Missouri's corn and ethanol industries are adding to the state's bottom line according to a study released this week by the Missouri Corn Growers Association (MCGA) and Missouri Corn Merchandising Council (MCMC). Conducted by the University of Missouri Commercial Agriculture Program, the study calculated the corn and ethanol industries injected $12 billion into the state's economy from 2000 to 2011.
"This research substantiates the tremendous economic benefits corn and ethanol production bring to Missouri," said MCMC Chairman Jim Stuever, a corn grower from Dexter, Mo. "They are significant drivers for the state by creating jobs, generating tax dollars and increasing vitality of rural communities."
Overall the combined benefits to the state's economy from the corn and ethanol industries over the 12 years studied were:
•$12 billion in economic value
•$ 5.3 billion in labor income
•$ 2.2 billion paid in local, state and federal taxes
"This is truly a success story for agriculture and the state of Missouri," noted MCGA President Rob Korff, a corn farmer from Norborne. "The state's ethanol industry was built on the faith and dedication of hardworking farm families and support from state leaders."
This dedication by farm families and commitment from the state of Missouri has resulted in big dividends for Missourians. During the 12-year period, the ethanol industry yielded a 6:1 return, a net value of over $600 million, on the state's investment.
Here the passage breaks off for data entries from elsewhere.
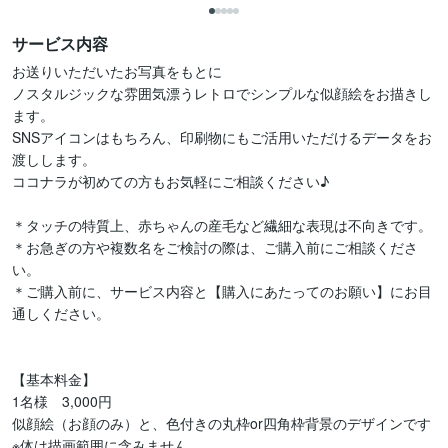
サービス内容
お送りいただいたお写真をもとに

ノスタルジックな雰囲気漂うレトロでシンプルな似顔絵をお描きし
ます。

SNSアイコンはもちろん、印刷物にもご活用いただけるデータをお
渡しします。

ココナラが初めての方もお気軽にご相談ください♪

＊タッチの特質上、赤ちゃんの産毛など繊細な表現は不向きです。

＊お急ぎの方や複数名をご検討の際は、ご購入前にご相談くださ
い。

＊ご購入前に、サービス内容と【購入にあたってのお願い】にお目
通しください。

【基本料金】

1名様　3,000円

似顔絵（お顔のみ）と、色付きの丸枠or四角枠背景のデザインです

※体は描画範囲に含みません
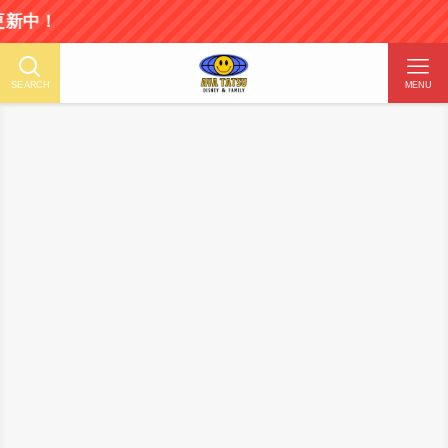
SEARCH
MENU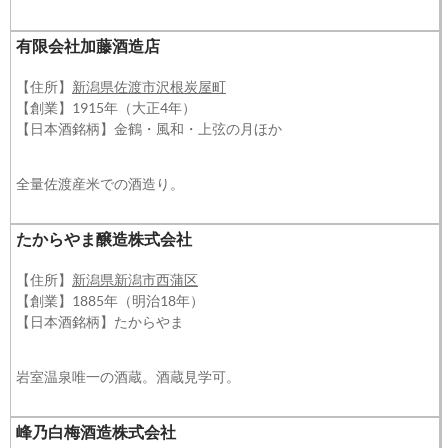
有限会社加藤酒造店
【住所】
新潟県佐渡市沢根炭屋町
【創業】1915年（大正4年）
【日本酒銘柄】金鶴・風和・上弦の月ほか
全量佐渡産米での酒造り。
たからやま醸造株式会社
【住所】
新潟県新潟市西蒲区
【創業】1885年（明治18年）
【日本酒銘柄】たからやま
岩室温泉唯一の酒蔵。酒蔵見学可。
峰乃白梅酒造株式会社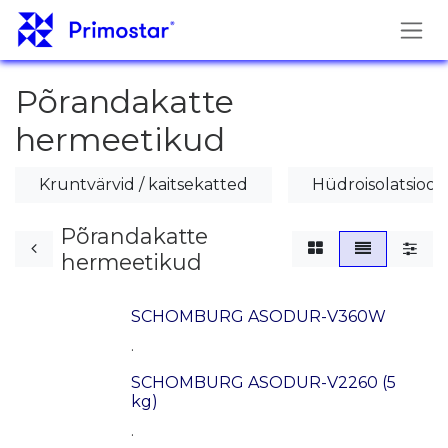
Skip to Content
Põrandakatte
hermeetikud
Kruntvärvid / kaitsekatted
Hüdroisolatsioon
Põrandakatte
hermeetikud
SCHOMBURG ASODUR-V360W
.
SCHOMBURG ASODUR-V2260 (5
kg)
.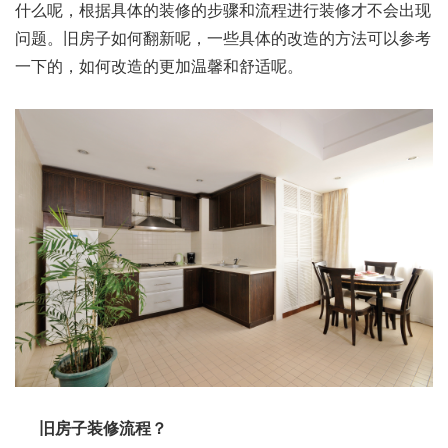
什么呢，根据具体的装修的步骤
和流程进行装修才不会出现
问题。旧房子如何翻新呢，一些具体的改造的方法可以参考
一下的，如何改造的更加温馨和舒适呢。
旧房子装修流程？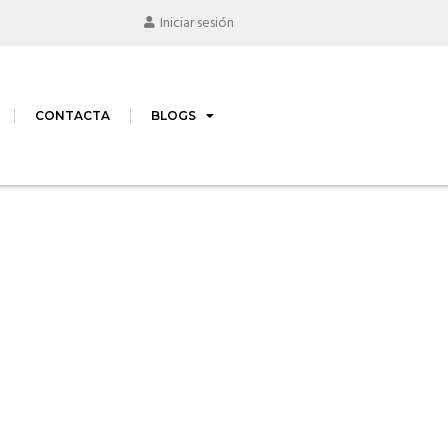
Iniciar sesión
CONTACTA
BLOGS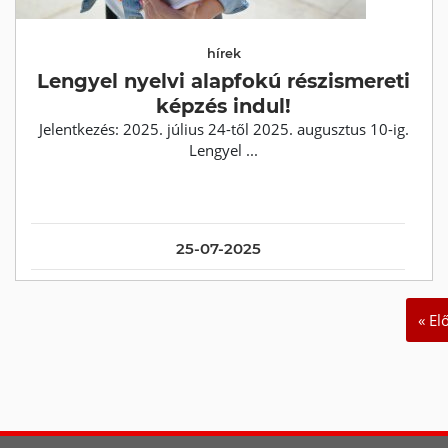
hírek
Lengyel nyelvi alapfokú részismereti
képzés indul!
Jelentkezés: 2025. július 24-től 2025. augusztus 10-ig.
Lengyel ...
25-07-2025
« El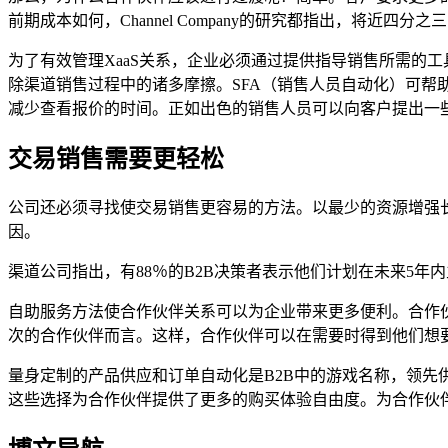
前期成本如何，Channel Company的研究都指出，将近
为了有效管理XaaS关系，企业必须通过提供指导销售所需的
除渠道销售过程中的诸多摩擦。SFA（销售人员自动化）可帮
减少查看报价的时间。正如出色的销售人员可以向客户提出一
交易销售需要更轻松
公司还必须寻找使交易销售更容易的方法。以最少的资源增强
因。
渠道公司指出，有88％的B2B决策者表示他们计划在未来5年
自助服务方法使合作伙伴关系可以为企业带来更多便利。合作
次的合作伙伴而言。这样，合作伙伴可以在需要时得到他们想
量身定制的产品供应和订单自动化是B2B中的游戏名称，领
这些选择为合作伙伴提供了更多的购买体验自由度。为合作伙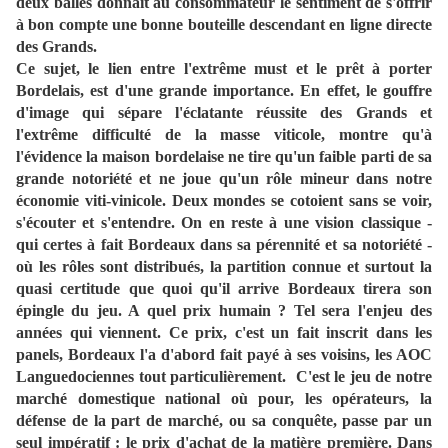
deux balles donnait au consommateur le sentiment de s'offrir
à bon compte une bonne bouteille descendant en ligne directe
des Grands.
Ce sujet, le lien entre l'extrême must et le prêt à porter
Bordelais, est d'une grande importance. En effet, le gouffre
d'image qui sépare l'éclatante réussite des Grands et
l'extrême difficulté de la masse viticole, montre qu'à
l'évidence la maison bordelaise ne tire qu'un faible parti de sa
grande notoriété et ne joue qu'un rôle mineur dans notre
économie viti-vinicole. Deux mondes se cotoient sans se voir,
s'écouter et s'entendre. On en reste à une vision classique -
qui certes à fait Bordeaux dans sa pérennité et sa notoriété -
où les rôles sont distribués, la partition connue et surtout la
quasi certitude que quoi qu'il arrive Bordeaux tirera son
épingle du jeu. A quel prix humain ? Tel sera l'enjeu des
années qui viennent. Ce prix, c'est un fait inscrit dans les
panels, Bordeaux l'a d'abord fait payé à ses voisins, les AOC
Languedociennes tout particulièrement. C'est le jeu de notre
marché domestique national où pour, les opérateurs, la
défense de la part de marché, ou sa conquête, passe par un
seul impératif : le prix d'achat de la matière première. Dans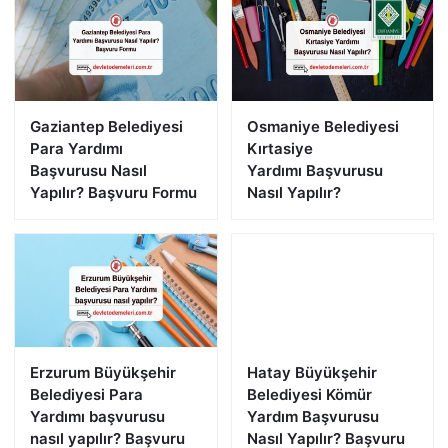
Gaziantep Belediyesi
Osmaniye Belediyesi
Para Yardımı
Kırtasiye
Başvurusu Nasıl
Yardımı Başvurusu
Yapılır? Başvuru Formu
Nasıl Yapılır?
Erzurum Büyükşehir
Hatay Büyükşehir
Belediyesi Para
Belediyesi Kömür
Yardımı başvurusu
Yardım Başvurusu
nasıl yapılır? Başvuru
Nasıl Yapılır? Başvuru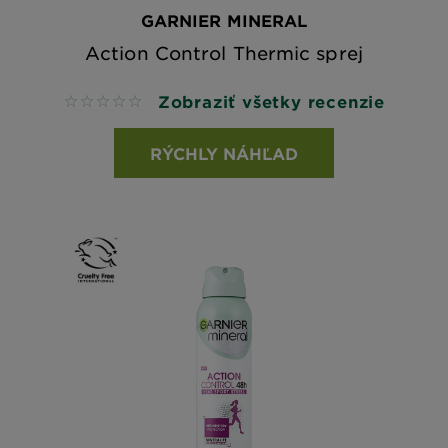
GARNIER MINERAL
Action Control Thermic sprej
Zobraziť všetky recenzie
No reviews
RÝCHLY NÁHĽAD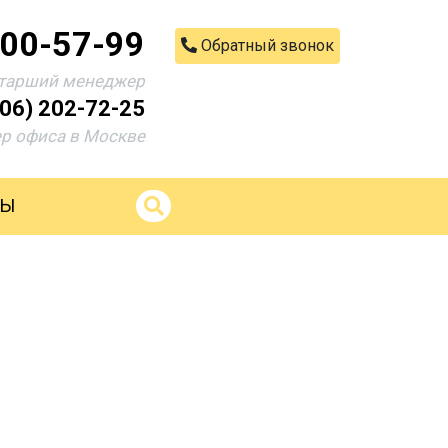
200-57-99
Обратный звонок
тарший менеджер
906) 202-72-25
р офиса в Москве
ТЫ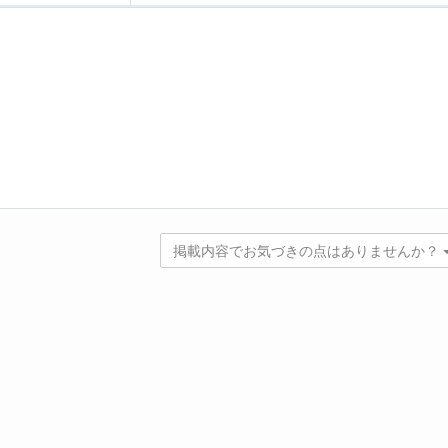
掲載内容でお気づきの点はありませんか？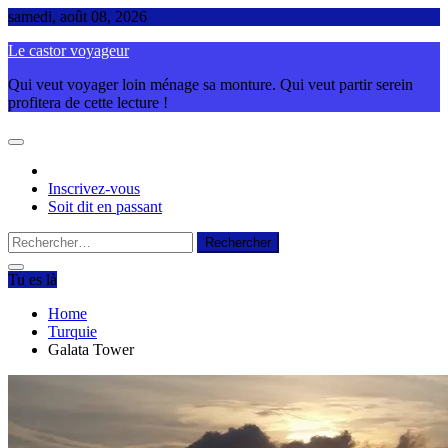
Skip
samedi, août 08, 2026
to
Le castor voyageur
content
Qui veut voyager loin ménage sa monture. Qui veut partir serein
profitera de cette lecture !
Inscrivez-vous
Soit dit en passant
Rechercher :
Tu es là
Home
Turquie
Galata Tower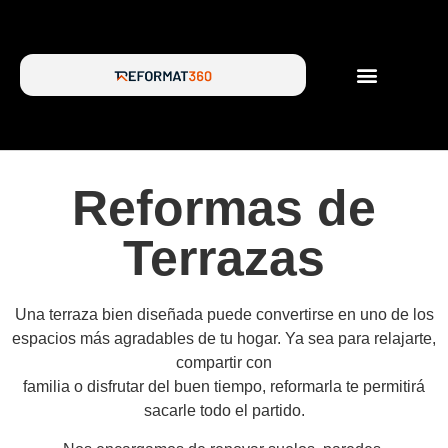
SERVICIOS DE REFORMA
SOBRE NOSOTROS
Reformas de
Terrazas
Una terraza bien diseñada puede convertirse en uno de los
espacios más agradables de tu hogar. Ya sea para relajarte,
compartir con
familia o disfrutar del buen tiempo, reformarla te permitirá
sacarle todo el partido.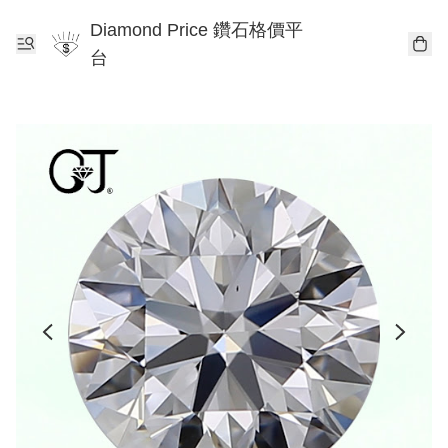
Diamond Price 鑽石格價平
台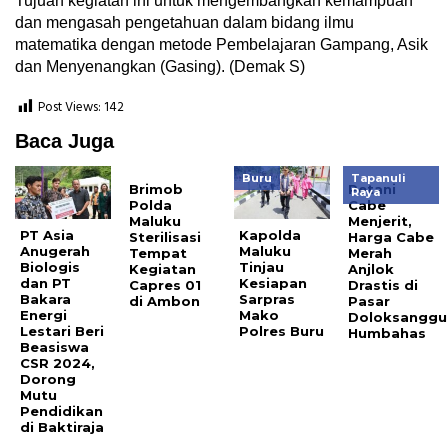
Tujuan kegiatan ini untuk mengembangkan kemampuan
dan mengasah pengetahuan dalam bidang ilmu
matematika dengan metode Pembelajaran Gampang, Asik
dan Menyenangkan (Gasing). (Demak S)
Post Views:
142
Baca Juga
Buru
Tapanuli
Brimob
Petani
Raya
Polda
Cabe
Maluku
Menjerit,
PT Asia
Kapolda
Sterilisasi
Harga Cabe
Anugerah
Maluku
Tempat
Merah
Biologis
Tinjau
Kegiatan
Anjlok
dan PT
Kesiapan
Capres 01
Drastis di
Bakara
Sarpras
di Ambon
Pasar
Energi
Mako
Doloksanggu
Lestari Beri
Polres Buru
Humbahas
Beasiswa
CSR 2024,
Dorong
Mutu
Pendidikan
di Baktiraja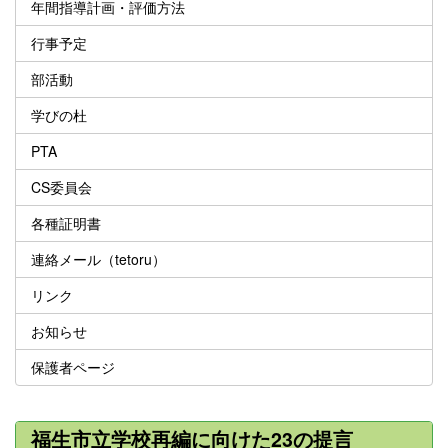
年間指導計画・評価方法
行事予定
部活動
学びの杜
PTA
CS委員会
各種証明書
連絡メール（tetoru）
リンク
お知らせ
保護者ページ
福生市立学校再編に向けた23の提言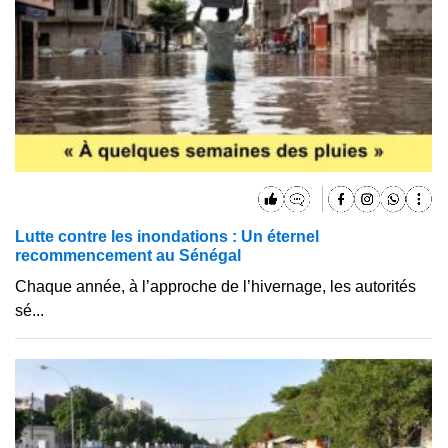
Lutte contre les inondations : Un éternel
recommencement au Sénégal
Chaque année, à l’approche de l’hivernage, les autorités
sé...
According to the study, Missouri's six majority farmer-owned ethanol plants alone generated the following direct and indirect benefits to the state:
$734 million in economic value
$416 million in labor income
$174 million in local, state and federal taxes
Annually Missouri's ethanol industry utilizes nearly 100 million bushels of corn to produce nearly 300 million gallons of ethanol and 825,000 tons of distillers grains, a high protein livestock feed. In 2011 Missouri corn production added over $1 billion in value to the state's economy and together the two industries supported 67,000 jobs.